An article in the Allentown Morning Call outlines the candidates in the upcoming Pennsylvania appellate judicial elections, and how each is vying for voter attention.
The article supplies some resources for voters to learn more about each candidate’s qualifications, including the Pennsylvania Bar Association’s Judicial Evaluation Commission, which is a “group of lawyers and non-lawyers who investigate, interview and rate statewide judicial candidates and appeals court judges seeking retention for another term.”
Pennsylvanians for Modern Courts Executive Director Lynn Marks is quoted in the article, noting that “People don’t think about the courts. It’s often called the least understood branch.” Marks points out that “it’s important for people to know what [judicial candidates] have done. What kind of choices they have made?

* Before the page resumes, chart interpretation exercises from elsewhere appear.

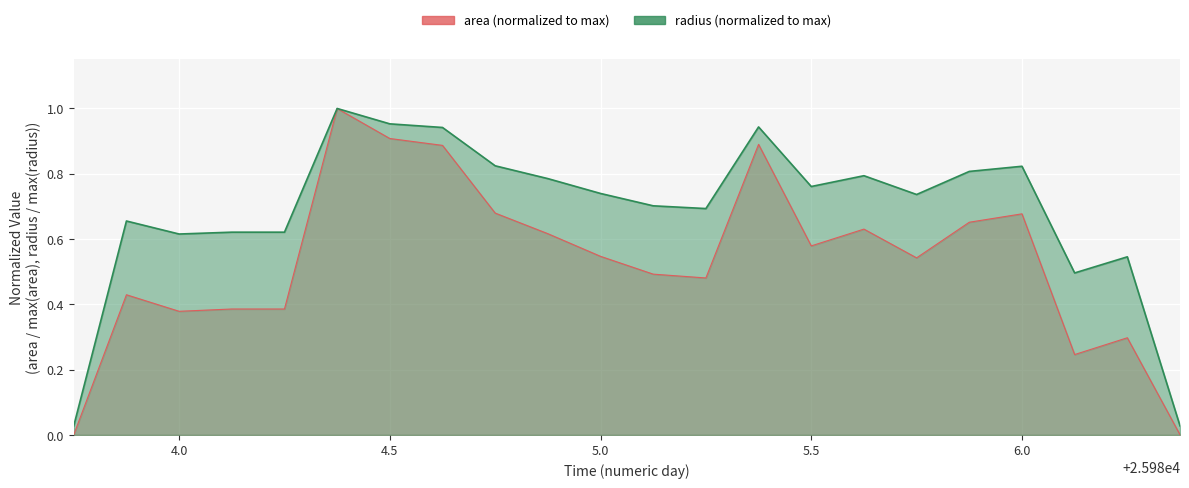

What is the difference between the second highest and minimum values in the radius series?

0.9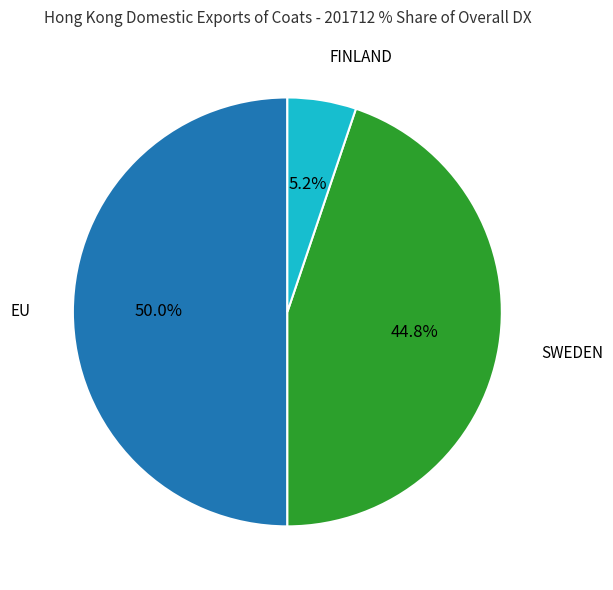

How many segments does this pie chart have?

3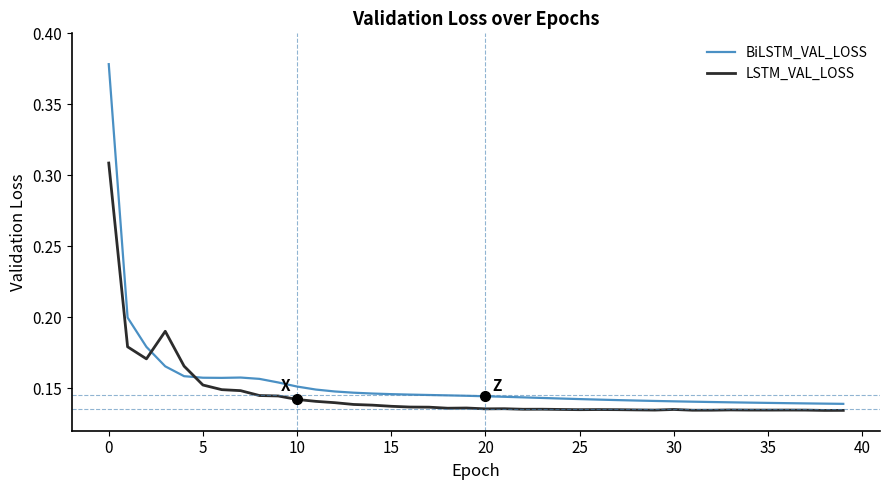

Rank the series by their maximum value, from highest to lowest.

BiLSTM_VAL_LOSS, LSTM_VAL_LOSS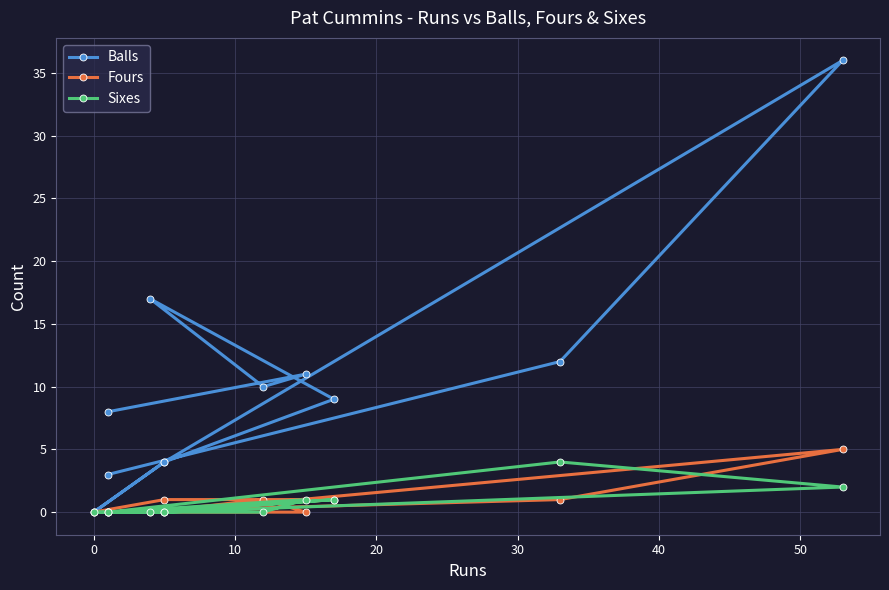

How many values in the Sixes series exceed 0?

4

What in their background prepares them for service as a judge?”
Judicial independence has taken center stage in the news recently, and the people of Pennsylvania may, as a consequence, be turning a keener eye to the qualifications and backgrounds of those who would be judges. In particular, the issue of third-party financial influence in judicial elections has garnered a great deal of attention.
In a judicial forum held last Friday evening between the Republican and Democratic candidates for the Superior Court, both candidates were given the opportunity to ask the other a question. David Wecht, the Democratic candidate, chose to give air time to the continuing issue of money in politics, asking Republican Vic Stabile if he would sign a pledge denouncing third-party interest group advertisements.
Stabile declined, first stating that he was not about to sign a paper he’d never seen before, then citing First Amendment concerns – though stressing that should any advertisement arise that “is not fair, is not legitimate, [or] hits below the belt,” that he would “be the first person standing up denouncing it,” regardless of whether he had signed a pledge, according to Harrisburg Patriot-News coverage of the event.
Still, the exchange Friday between the two candidate underscores the growing awareness of the influence money can have in judicial politics, where one expects – or should be able to expect – the greatest degree of impartiality.
Some amount of accountability should be placed on the candidates for how third parties contribute to their campaigns, even if only in the form of a pledge to denounce wrongdoing. However, such a measure is still only remedial to the real problem – that special interest dollars and partisan politics occlude the actual merits and qualifications of candidates, and cause justice itself to be at grave risk of being purchased by those with the deepest pockets.
Rather than have candidates merely pledge to denounce the appearance of third party wrongdoing after the fact, Pennsylvania should be allowed to have a system of judicial selection that precludes it altogether.
This issue is clearly on the minds of candidates, and can also be expected to be in the minds of voters in the upcoming elections.